My health took a turn for the worse. I became severely dehydrated and haemorrhagic, and began vomiting blood. I knew I was sick, but at least I was thin.
I lived like this, until I realized that I could no longer. I will not survive. I needed more serious help, and went to several eating disorder treatment centers to stop the cycle and move toward recovery.
Today, about 45 million Americans go on a diet each year. The diet industry makes $71 billion a year, and its offerings have a great track record—in fact, restricting your food intake can slow your metabolism, which can lead to weight gain. What’s more, we’ve known for a long time about the psychological distress that intense dieting can cause: In a 1944 University of Minnesota “Hunger” study, 36 healthy men were put on a reduced-calorie diet for six months. The results revealed surprising physical and psychological effects on the participants: They experienced food obsessions and displayed disordered eating behaviours, such as drinking water to feel full and cutting food into small bites to make it last longer. Surprisingly, these psychological effects did not always go away; After the experiment ended, some of the participants found themselves binge eating. Although I come from a stable, middle-class family, I linked this distress that began for me to dieting in my childhood, eating “good” foods during the day and then gorging on “bad” foods at night. My weight was a symptom of the dysfunction around me.

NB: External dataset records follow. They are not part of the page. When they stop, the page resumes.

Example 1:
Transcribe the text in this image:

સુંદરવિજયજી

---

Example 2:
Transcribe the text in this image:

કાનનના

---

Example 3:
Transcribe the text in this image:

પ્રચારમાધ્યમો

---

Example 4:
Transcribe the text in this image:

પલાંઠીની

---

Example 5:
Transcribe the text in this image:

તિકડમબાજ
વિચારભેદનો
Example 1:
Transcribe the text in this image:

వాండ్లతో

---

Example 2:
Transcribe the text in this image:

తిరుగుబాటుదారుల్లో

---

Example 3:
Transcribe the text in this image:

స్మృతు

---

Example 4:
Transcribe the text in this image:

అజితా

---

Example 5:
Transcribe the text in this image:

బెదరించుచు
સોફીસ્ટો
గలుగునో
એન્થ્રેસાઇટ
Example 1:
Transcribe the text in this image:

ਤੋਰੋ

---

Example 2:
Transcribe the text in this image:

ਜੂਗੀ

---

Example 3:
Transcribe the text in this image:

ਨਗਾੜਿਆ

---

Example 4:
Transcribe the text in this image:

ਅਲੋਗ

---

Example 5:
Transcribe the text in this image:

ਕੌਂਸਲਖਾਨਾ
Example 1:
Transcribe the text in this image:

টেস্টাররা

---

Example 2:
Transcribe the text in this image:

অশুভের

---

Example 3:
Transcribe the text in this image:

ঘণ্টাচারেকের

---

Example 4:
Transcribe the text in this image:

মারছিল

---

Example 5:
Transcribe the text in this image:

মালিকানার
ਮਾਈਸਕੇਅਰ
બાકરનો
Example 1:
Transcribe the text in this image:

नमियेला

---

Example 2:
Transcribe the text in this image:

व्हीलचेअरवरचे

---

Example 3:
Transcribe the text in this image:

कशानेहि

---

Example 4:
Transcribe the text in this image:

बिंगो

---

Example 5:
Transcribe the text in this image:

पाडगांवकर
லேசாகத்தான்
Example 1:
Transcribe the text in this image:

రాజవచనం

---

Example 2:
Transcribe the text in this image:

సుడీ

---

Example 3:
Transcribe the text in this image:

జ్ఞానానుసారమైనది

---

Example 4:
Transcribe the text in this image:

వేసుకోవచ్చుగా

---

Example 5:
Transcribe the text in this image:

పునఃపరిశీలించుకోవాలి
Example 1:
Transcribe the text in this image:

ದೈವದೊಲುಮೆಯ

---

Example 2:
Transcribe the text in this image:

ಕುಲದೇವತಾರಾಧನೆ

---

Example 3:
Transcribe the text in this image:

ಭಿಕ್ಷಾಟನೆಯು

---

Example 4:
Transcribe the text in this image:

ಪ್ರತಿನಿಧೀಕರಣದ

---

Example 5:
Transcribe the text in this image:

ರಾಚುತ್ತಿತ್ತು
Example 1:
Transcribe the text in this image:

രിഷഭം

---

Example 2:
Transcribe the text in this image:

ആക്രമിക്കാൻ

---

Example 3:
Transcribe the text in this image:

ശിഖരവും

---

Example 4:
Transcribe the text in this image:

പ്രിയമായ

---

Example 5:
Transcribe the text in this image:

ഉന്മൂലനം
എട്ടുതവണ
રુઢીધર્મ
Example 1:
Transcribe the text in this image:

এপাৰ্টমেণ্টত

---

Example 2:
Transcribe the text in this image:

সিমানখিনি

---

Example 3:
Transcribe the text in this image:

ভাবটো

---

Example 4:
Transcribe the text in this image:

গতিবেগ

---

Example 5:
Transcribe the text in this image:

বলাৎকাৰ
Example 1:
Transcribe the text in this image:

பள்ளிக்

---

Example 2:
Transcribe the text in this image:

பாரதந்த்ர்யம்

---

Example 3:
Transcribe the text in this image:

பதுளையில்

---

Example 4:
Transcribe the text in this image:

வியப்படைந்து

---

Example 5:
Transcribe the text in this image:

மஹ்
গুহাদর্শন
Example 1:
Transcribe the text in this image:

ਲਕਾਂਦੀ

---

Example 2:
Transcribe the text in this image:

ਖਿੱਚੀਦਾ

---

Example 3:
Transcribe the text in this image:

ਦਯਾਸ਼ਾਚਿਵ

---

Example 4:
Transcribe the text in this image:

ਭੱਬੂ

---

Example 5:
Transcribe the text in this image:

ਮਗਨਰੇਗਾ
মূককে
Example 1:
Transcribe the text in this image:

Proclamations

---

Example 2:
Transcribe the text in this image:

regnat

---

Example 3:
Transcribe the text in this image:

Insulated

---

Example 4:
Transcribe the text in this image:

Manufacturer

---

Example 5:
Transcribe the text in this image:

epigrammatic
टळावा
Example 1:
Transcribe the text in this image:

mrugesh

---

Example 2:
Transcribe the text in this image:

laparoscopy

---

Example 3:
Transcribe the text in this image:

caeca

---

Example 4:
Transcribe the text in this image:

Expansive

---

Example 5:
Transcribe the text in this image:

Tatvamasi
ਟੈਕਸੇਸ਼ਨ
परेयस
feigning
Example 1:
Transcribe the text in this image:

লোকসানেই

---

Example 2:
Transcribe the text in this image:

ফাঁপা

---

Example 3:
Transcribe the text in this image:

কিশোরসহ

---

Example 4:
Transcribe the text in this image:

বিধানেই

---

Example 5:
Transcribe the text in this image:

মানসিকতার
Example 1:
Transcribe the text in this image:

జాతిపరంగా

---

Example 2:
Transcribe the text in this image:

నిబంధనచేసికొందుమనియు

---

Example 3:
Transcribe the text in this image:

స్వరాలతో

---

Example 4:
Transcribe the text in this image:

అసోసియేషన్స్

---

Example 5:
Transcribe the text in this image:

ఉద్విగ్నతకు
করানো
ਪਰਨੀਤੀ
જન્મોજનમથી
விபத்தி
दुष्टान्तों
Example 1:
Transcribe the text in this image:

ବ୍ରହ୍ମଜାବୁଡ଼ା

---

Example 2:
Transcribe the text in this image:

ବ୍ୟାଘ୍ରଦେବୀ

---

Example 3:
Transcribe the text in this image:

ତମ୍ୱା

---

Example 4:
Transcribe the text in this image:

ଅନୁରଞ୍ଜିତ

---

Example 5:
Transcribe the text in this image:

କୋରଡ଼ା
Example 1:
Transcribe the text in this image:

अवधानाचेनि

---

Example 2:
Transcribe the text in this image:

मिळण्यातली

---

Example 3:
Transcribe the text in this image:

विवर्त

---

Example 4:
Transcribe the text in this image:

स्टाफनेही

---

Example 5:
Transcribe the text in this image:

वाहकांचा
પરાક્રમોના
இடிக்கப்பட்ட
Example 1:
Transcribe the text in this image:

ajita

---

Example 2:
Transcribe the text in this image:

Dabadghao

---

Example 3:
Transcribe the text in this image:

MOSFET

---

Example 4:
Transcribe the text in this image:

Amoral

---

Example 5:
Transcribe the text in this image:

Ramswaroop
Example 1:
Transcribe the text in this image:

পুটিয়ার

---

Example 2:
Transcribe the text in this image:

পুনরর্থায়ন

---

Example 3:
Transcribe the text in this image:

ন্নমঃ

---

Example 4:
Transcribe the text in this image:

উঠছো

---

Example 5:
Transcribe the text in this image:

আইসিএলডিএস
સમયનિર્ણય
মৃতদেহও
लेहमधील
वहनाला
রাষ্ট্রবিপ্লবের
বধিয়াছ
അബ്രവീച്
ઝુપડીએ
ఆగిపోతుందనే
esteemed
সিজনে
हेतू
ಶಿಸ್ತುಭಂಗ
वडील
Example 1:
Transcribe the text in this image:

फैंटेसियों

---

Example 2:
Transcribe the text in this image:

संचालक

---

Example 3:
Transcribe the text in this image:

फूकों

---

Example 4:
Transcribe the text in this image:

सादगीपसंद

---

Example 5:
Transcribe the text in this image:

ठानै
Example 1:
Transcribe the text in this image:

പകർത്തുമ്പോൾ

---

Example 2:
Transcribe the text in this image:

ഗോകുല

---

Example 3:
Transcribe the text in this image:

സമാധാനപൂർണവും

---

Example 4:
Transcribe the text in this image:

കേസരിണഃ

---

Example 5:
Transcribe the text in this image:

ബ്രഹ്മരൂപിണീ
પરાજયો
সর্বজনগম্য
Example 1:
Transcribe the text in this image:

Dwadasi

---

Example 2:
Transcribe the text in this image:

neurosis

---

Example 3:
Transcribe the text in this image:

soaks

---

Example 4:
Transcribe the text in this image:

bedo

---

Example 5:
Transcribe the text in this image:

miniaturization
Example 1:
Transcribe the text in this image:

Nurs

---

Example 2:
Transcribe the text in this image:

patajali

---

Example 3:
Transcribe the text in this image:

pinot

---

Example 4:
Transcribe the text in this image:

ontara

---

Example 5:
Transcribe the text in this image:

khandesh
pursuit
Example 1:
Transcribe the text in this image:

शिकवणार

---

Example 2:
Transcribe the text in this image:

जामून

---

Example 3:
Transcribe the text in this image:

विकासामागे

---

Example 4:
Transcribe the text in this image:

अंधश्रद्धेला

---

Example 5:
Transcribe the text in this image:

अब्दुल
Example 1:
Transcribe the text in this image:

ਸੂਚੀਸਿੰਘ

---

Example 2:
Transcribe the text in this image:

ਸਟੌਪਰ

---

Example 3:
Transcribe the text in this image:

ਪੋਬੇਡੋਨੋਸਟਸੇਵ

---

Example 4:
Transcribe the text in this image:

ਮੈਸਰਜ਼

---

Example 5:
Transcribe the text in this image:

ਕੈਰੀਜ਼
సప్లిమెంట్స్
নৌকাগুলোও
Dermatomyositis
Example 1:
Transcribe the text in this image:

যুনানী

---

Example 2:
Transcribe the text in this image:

I wonder if doctors looking at my body and asking me how I feel about food, my body, my family, and my life, that would have prevented me from going through an undiagnosed eating disorder and ending up with a BMI that qualifies me for weight-loss surgery.
My fear of applying the new guidelines—especially the surgical part of them—is not just the physical consequences as side effects, but the psychological consequences. Until recently, my life was defined by my weight, because I learned from an early age that it was my weight that defined me. My obsession with losing weight, triggered by early dieting, has not led me to be happier or healthier, as doctors promised me at the age of 17. The belt loosens around my stomach, and it does not affect my daily life. But I worry about children who will undergo permanent bariatric surgeries before they truly understand their relationship to food, and Self value.